Twórcy sztuki zatytułowanej „Przebłyski” podkreślają, że jest to spektakl – lustro każdej pary. Kreowani przez Jadwigę Jankowską-Cieślak i Daniela Olbrychskiego Rosa i Abrasza przez lata byli małżeństwem, a w chwili śmierci mężczyzny widzowie dostają kompendium wiedzy o ich niełatwym życiu. Odtwórca głównej roli cieszy się, że znów może spotkać się na scenie z aktorką, która od lat robi na nim ogromne wrażenie. Przyznaje też, że Serge Kribus napisał ten tekst z myślą o nim i zależało mu, żeby zagrał tę sztukę w Paryżu. Najpierw jednak przedstawienie zostanie zaprezentowane w polskiej wersji.
Tłumaczenia sztuki podjęła się Bogusława Frosztęga, a za reżyserię odpowiedzialna jest Agata Duda-Gracz. Danielowi Olbrychskiemu partneruje Jadwiga Jankowska-Cieślak, pierwsza Polka nagrodzona Złotą Palmą dla najlepszej aktorki na Festiwalu Filmowym w Cannes.
– To jest po prostu duża rozkosz spotkać się po tylu latach. Jest to znakomity aktor, nie ma słów, żeby go nachwalić. Myśmy zagrali przedstawienie „Mąż i żona” ponad sto razy, bardzo dobrze nam się wówczas grało i mam nadzieję, że tym razem też dojdziemy co najmniej do setki – mówi Jadwiga Jankowska-Cieślak.
W nowej sztuce Rosa przychodzi po Abraszę, żeby w chwili śmierci przeprowadzić go na drugą stronę. Równocześnie urządza mu rodzaj „czyśćca”, a dopiero po paru scenach widzowie dowiadują się, że jego rozmowa z żoną jest rozmową z osobą nieżyjącą.
Spektakl porusza temat miłości, wspomnień i traumy. Abrasza przeżył II wojnę światową, a jego rodzina została deportowana i zginęła w obozach. Niestety mężczyzna swoją traumą wojenną i bólem przez lata zadręczał swoich bliskich.
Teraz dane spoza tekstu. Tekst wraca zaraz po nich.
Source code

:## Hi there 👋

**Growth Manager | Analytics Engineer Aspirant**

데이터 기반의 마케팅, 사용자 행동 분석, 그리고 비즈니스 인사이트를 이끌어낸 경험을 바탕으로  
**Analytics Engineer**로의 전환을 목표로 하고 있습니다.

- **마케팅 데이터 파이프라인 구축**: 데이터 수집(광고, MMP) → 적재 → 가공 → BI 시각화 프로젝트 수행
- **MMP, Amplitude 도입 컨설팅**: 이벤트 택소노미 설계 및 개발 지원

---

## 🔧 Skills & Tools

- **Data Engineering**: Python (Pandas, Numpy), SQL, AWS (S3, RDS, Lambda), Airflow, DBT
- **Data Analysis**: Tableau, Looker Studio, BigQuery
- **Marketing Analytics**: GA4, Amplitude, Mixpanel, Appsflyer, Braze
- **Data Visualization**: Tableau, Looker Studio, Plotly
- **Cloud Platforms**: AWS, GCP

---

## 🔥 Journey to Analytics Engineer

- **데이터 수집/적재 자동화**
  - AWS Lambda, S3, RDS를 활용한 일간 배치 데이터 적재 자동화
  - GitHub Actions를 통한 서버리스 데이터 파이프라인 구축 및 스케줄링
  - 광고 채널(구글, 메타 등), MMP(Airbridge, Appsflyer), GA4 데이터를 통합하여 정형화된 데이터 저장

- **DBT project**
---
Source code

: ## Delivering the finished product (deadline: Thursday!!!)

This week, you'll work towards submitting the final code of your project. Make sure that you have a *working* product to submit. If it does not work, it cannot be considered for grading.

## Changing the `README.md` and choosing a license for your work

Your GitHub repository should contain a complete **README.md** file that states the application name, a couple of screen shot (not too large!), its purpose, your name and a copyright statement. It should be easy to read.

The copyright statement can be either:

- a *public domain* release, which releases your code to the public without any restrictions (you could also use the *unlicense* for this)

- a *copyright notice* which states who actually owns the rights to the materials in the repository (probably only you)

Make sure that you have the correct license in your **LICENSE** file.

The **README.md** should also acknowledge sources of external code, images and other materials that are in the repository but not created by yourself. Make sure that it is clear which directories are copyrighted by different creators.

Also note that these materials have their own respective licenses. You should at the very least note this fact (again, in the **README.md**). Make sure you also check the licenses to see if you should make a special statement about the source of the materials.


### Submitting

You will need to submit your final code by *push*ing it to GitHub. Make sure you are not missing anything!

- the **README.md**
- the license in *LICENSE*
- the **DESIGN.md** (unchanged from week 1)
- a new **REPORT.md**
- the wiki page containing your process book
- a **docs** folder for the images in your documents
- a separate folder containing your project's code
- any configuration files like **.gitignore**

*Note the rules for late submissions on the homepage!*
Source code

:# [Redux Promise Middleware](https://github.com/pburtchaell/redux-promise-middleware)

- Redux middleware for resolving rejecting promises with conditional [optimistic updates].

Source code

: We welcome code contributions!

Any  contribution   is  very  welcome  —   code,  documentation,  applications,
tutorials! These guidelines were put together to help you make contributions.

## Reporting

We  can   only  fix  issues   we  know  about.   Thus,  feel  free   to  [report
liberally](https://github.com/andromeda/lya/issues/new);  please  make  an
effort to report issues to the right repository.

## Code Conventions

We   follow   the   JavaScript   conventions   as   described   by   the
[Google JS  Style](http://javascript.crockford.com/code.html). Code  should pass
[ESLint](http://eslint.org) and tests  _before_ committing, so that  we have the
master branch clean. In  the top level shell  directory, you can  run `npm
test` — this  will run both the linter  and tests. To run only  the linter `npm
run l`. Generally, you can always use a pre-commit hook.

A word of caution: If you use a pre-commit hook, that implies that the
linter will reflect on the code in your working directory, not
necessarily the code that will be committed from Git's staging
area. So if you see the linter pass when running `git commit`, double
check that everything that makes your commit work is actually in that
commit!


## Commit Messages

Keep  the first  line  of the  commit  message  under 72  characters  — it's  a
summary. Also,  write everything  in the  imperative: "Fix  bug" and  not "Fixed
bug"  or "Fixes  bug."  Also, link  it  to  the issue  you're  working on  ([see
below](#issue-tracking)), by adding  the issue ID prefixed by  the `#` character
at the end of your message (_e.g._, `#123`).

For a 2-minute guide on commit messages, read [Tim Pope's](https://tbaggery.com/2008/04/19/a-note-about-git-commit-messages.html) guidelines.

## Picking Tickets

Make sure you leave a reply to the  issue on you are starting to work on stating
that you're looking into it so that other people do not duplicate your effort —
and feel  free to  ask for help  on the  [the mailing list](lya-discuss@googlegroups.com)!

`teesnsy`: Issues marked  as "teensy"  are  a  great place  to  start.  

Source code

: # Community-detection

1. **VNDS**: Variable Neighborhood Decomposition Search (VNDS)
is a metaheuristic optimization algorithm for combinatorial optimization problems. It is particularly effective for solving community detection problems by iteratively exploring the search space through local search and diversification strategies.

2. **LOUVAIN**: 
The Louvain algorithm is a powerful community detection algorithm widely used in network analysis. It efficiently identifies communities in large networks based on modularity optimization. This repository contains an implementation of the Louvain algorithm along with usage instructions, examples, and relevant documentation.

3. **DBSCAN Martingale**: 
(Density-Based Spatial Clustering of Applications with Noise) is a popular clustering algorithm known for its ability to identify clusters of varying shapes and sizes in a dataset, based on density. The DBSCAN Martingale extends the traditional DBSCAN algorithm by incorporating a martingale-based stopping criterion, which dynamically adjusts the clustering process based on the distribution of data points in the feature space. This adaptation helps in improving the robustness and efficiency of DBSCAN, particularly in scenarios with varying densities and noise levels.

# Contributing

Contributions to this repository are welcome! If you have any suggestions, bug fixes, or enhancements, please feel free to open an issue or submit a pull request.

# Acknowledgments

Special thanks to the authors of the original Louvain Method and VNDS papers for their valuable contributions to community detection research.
– Generalnie jest to spektakl o miłości, ale podskórnie przemyka się także młodość. Para bohaterów wspomina czasy, kiedy byli młodzi i co z tego wyniknęło – podkreśla Jadwiga Jankowska-Cieślak.
W zapowiedzi przedstawienia czytamy: „Czasem, gdy czyścimy stary przedmiot, lustro albo szybę, nagle coś błyszczy. Dostrzegamy z drugiej strony rzeczy, o których już nie pamiętaliśmy. Pojawiają się przebłyski wspomnień – bolesnych i radosnych, im głębiej sięgających w przeszłość, tym bardziej zaskakujących”.
„Przebłyski” to spektakl, który ma szansę wzruszyć, rozbawić i skłonić do refleksji. Każdy widz odnajdzie w nim coś innego, zależnie od własnych doświadczeń i wrażliwości.